Jared Isaacman
”I was looking at the credit-card processing industry as a 16-year-old kid, saying none of this makes any sense.” (Photo: Bill Bernstein)

Jared Isaacman

Dropping out of high school isn’t usually a good idea, but it sure paid off for one New Jersey kid.

When NBC's Today Show profiled Jared Isaacman in 2006, a reporter asked his father to name the biggest obstacle his son had faced in building his nationwide credit-card processing firm. The answer: "His inability to drive."

Isaacman, you see, was all of 16 when he founded United Bank Card Co. and started calling himself CEO. At the time, the staff consisted of just him and a few friends and corporate headquarters was his parents' basement. Assets were limited to $10,000 in stock certificates that he'd received from his grandfather.

But Isaacman wasn't worried. He'd dropped out of high school because he was certain he could transform the credit-card-processing industry. As it turns out, he was right.

Within a few years of UBC's launch, the company started showing up on Inc. magazine's annual list of the country's fastest-growing small businesses. Isaacman himself came in second (behind Facebook's Mark Zuckerberg) in the same magazine's ranking of America's 30 top entrepreneurs under age 30.

Now, a dozen years after its founding, UBC is among the largest payment processors in the U.S. It handles $10 billion in credit-card transactions a year; is adding 1,800 merchant customers per month; and, with more than 250 employees, has long since moved on from the Isaacman family basement to opulent corporate headquarters. Occupying a spacious corner office decorated with Darth Vader masks and a guitar signed by Bruce Springsteen is Isaacman, who at 27 still looks young enough to be the son of many of his employees.

In fact, he is the son of one of them: The office next to his belongs to his father, who joined the firm within weeks of its founding, having recently been laid off from his job as an alarm salesman. Don Isaacman—who has said he was within a year of losing his house when his son started UBC—has credited his offspring with saving the family and giving him a second lease on life.

It's an incredible story, but Isaacman's teenage business success is just part of it because that apparently wasn't enough to challenge him. So in 2005, at age 22, he took flying lessons—and then he took flying about as far as he has taken his company.

In addition to transporting himself around on business in his own Cessna III (650) and a Beechcraft Baron, he has made two round-the-world trips to raise money for the Make-a-Wish Foundation, the second in record-breaking time. He also became part owner of 26 North Aviation, an aircraft charter, leasing, and management firm. And he has bought more than a dozen old military fighter jets, which he's having restored.

As if that weren't enough, he has become an expert at aerobatics, and now—only six years after he first piloted an airplane—he raises money for Make-a-Wish by performing in about 75 air-show events per year with an outfit called Heavy Metal Jets. As he told me, he flies in a squadron of six fighter jets at 400 miles an hour–while their wings are a mindboggling 18 inches apart.

"You know what your problem is?" joked broadcaster Steve Adubato, when he interviewed Isaacman in 2010. "You're an underachiever."
 

Were there indications when you were still in school that your life was going to take unusual directions?

I always wanted to do more of the older, more mature things. I attribute that to the age gap with my two brothers and my sister. When I was 10, they were finishing college and I was looking at the lifestyle they enjoyed–the freedom of it. I've always been a very independent person.

You were already working in the credit-card industry during high school?

- Source excerpt:
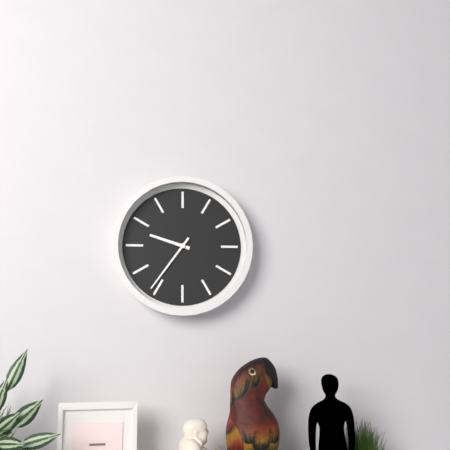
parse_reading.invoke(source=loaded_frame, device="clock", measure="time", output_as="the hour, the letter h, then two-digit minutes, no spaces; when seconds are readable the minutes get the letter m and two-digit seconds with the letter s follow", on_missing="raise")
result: 9h36
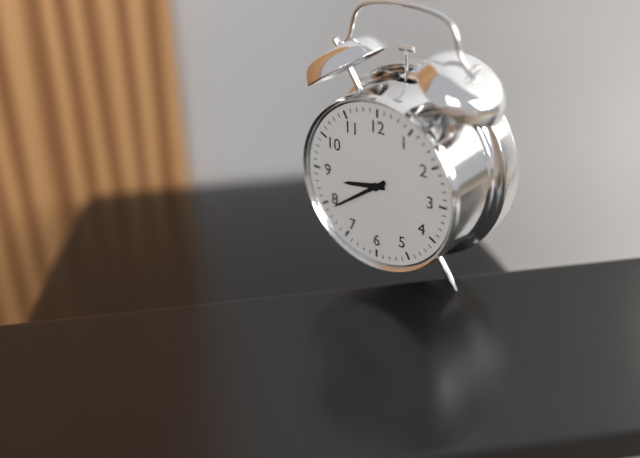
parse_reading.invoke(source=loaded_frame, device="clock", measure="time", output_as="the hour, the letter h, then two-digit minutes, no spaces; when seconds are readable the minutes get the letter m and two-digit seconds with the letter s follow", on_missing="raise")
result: 8h39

- To be done:
Answer these about the Jared Isaacman profile:
1. At what age did Isaacman found United Bank Card Co.?
2. What job had his father been laid off from before joining the firm?
3. About how many air-show events per year does Isaacman perform in?

- Response to this exercise:
1. 16
2. Alarm salesman
3. About 75